> **КОРОТКОЕ ЗАДАНИЕ 1**
Изложите текст для чтения в двух предложениях.
> **КОРОТКОЕ ЗАДАНИЕ 2**
В каких жанрах, по словам текста для чтения, подлинные достижения давали возможность прославиться во всех республиках Советского Союза и за рубежом?

Второй механизм представляет собой уже внутреннее соревнование в соответствующих полях деятельности, где соответствующие формы символического капитала (признание) приобретаются путем достижения и удержания позиций в творческом авангарде (или, как выразился бы Рэндалл Коллинз, в фокусе эмоционального внимания).
При сочетании институциональных условий и политических послаблений советской жизни шестидесятых годов многие писатели, художники и ученые-гуманитарии оказались своего рода национально-культурными предпринимателями уже в силу того, что были профессионально устроены в родной республике. Их замыслы, источники вдохновения и формы выражения были найдены, приспособлены или изобретены в соответствии с историей и фольклором своего народа. Их аудитория также была преимущественно национальной, хотя подлинные достижения более подходящих для пересечения культурных границ жанров – в архитектуре, музыке и в особенности в кино – предоставляли возможность обрести известность во всех республиках Советского Союза и за рубежом. Возьмите ослепительно яркий пример Сергея Параджанова, черпавшего вдохновение одновременно в культуре Украины, где он жил долгое время, армянской и грузинской культуре своего родного Тифлиса, шире – всего Кавказа, включая его мусульманское наследие, если не всего мифологического Востока – и этим экзотическим, синкретичным почвенничеством Параджанов очаровывал и захватывал воображение остального мира. Кто осмелится всерьез отнести источник декоративного гения Параджанова к вульгарной политике или, упаси боже, национализму? Однако преследовался он жестоко и, увы, не случайно. Авангардное, неукротимое и притом мощно привлекательное творчество Параджанова (как и Тарковского, Высоцкого, стилистически, казалось, совсем иного Окуджавы) настолько ломало официальный канон и трансформировало культурное поле, что прямое бюрократическое управление делалось попросту невозможным[78]. Это должно было генерировать отрицательные эмоции крайнего раздражения, что, по всей видимости, и объясняет чудовищную, казалось, непропорциональность обрушенных на Параджанова официальных санкций. Он ломал барьеры символические и поэтому оказывался за грубо осязаемыми барьерами тюремных стен.

> **ИСХОДНЫЕ ДАННЫЕ**
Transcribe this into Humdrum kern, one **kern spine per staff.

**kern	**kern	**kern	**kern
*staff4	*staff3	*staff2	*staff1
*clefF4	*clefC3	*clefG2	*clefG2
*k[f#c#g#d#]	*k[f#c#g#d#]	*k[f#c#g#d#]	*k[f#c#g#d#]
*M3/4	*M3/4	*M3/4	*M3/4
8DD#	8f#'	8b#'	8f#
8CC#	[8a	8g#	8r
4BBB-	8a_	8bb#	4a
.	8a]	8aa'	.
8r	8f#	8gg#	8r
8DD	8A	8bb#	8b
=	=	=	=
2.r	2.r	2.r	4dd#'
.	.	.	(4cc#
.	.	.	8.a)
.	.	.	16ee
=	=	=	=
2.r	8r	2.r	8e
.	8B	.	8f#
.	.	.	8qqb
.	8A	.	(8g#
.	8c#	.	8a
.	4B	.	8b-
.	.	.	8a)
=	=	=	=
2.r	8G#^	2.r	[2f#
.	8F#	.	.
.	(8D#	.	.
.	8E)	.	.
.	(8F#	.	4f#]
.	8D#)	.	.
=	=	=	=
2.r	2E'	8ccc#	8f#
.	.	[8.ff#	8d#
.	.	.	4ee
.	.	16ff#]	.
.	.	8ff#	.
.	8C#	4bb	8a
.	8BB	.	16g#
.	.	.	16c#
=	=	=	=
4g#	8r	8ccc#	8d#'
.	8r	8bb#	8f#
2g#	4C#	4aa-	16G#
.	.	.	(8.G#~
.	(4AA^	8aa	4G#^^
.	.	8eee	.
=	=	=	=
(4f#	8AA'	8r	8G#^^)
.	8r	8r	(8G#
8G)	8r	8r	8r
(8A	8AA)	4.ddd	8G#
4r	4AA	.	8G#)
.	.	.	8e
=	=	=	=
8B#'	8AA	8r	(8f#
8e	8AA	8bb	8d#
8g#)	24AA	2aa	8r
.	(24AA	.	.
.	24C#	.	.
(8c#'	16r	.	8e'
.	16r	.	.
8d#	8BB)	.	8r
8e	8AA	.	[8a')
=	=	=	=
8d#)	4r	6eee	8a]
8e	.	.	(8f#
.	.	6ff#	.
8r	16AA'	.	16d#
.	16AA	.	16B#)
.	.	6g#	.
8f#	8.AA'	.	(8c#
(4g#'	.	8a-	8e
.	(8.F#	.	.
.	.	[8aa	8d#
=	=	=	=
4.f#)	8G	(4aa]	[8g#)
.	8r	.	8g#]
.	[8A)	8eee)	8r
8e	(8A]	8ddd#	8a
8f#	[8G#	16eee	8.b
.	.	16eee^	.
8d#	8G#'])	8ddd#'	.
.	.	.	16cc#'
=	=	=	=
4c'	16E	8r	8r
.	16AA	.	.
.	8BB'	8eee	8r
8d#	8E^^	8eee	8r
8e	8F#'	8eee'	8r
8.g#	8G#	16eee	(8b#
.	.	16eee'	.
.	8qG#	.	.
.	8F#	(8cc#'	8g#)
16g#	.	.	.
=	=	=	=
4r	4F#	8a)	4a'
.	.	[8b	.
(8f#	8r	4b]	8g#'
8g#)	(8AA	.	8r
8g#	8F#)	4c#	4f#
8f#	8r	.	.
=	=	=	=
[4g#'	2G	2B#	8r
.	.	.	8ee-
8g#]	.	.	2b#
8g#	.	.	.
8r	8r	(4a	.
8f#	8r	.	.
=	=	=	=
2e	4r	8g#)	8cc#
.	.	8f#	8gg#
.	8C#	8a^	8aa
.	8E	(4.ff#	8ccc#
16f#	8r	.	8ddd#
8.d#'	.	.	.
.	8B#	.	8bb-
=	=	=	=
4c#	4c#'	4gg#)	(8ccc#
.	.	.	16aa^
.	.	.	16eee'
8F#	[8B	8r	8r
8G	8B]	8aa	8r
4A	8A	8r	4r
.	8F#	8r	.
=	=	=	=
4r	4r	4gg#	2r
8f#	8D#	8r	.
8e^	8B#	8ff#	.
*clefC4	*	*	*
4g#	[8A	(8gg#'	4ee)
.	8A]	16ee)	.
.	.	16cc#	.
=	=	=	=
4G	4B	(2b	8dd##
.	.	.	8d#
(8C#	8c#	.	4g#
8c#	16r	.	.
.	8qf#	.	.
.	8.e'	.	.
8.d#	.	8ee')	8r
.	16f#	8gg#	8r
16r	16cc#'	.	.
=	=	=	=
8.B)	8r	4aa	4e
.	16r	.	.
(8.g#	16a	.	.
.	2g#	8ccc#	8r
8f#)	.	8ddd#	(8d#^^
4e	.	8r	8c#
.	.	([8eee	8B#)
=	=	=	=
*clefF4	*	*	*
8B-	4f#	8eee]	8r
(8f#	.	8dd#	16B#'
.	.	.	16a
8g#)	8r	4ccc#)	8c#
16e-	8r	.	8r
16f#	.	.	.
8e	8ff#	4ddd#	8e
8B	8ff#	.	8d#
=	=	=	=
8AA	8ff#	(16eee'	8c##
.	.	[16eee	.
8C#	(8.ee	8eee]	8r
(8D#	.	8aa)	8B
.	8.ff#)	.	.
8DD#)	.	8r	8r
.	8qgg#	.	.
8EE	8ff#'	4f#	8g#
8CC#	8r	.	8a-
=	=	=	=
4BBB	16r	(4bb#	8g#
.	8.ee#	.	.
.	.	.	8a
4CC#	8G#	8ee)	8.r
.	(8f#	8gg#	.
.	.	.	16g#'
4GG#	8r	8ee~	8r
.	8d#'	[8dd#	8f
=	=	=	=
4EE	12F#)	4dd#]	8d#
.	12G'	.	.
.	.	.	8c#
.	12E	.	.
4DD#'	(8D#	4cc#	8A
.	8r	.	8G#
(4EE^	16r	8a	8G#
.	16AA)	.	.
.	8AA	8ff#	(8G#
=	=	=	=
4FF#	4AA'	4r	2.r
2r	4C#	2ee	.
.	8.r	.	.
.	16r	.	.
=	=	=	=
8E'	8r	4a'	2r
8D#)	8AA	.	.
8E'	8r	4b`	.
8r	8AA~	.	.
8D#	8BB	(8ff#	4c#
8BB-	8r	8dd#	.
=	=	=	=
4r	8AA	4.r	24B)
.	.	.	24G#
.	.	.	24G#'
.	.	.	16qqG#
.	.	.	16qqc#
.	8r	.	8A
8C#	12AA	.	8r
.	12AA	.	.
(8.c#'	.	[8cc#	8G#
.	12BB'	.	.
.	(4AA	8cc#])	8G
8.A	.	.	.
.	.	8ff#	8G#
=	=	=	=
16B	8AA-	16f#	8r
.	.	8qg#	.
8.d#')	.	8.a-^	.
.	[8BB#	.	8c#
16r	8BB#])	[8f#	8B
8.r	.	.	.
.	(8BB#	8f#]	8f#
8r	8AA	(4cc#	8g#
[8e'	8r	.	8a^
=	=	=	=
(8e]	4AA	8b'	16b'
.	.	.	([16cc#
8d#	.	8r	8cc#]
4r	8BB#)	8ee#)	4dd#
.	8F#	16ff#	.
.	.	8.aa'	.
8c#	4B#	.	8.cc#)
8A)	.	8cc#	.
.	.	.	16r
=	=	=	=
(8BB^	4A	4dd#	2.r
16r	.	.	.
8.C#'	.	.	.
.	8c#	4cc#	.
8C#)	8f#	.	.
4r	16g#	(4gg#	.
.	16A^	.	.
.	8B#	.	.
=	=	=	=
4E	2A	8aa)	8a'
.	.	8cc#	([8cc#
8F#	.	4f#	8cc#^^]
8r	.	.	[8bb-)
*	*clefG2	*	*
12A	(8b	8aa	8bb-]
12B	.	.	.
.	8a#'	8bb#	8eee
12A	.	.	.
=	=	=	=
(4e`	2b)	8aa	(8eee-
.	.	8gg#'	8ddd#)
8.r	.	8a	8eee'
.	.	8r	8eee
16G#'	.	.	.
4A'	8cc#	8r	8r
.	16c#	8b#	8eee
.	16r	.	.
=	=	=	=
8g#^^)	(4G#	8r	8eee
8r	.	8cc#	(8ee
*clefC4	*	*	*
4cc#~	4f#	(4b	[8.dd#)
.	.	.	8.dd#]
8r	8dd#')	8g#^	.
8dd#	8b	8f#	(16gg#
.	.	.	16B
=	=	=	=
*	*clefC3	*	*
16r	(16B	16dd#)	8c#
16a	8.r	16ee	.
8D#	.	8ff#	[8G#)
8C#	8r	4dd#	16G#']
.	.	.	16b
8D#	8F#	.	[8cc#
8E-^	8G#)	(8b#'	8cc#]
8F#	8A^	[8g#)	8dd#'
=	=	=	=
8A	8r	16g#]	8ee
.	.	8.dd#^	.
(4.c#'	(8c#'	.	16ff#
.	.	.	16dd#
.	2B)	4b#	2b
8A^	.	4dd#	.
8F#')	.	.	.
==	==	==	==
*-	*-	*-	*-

> **ПИСЬМЕННОЕ РЕШЕНИЕ 1**
В шестидесятые годы многие советские писатели, художники и ученые-гуманитарии стали национально-культурными предпринимателями: они работали в родных республиках, опирались на историю и фольклор своего народа и обращались преимущественно к национальной аудитории. Сергей Параджанов черпал вдохновение в культуре Украины, Армении, Грузии и всего Кавказа и настолько ломал официальный канон, что прямое бюрократическое управление становилось невозможным, поэтому его жестоко преследовали и он оказался за тюремными стенами.

> **ПИСЬМЕННОЕ РЕШЕНИЕ 2**
В архитектуре, музыке и в особенности в кино.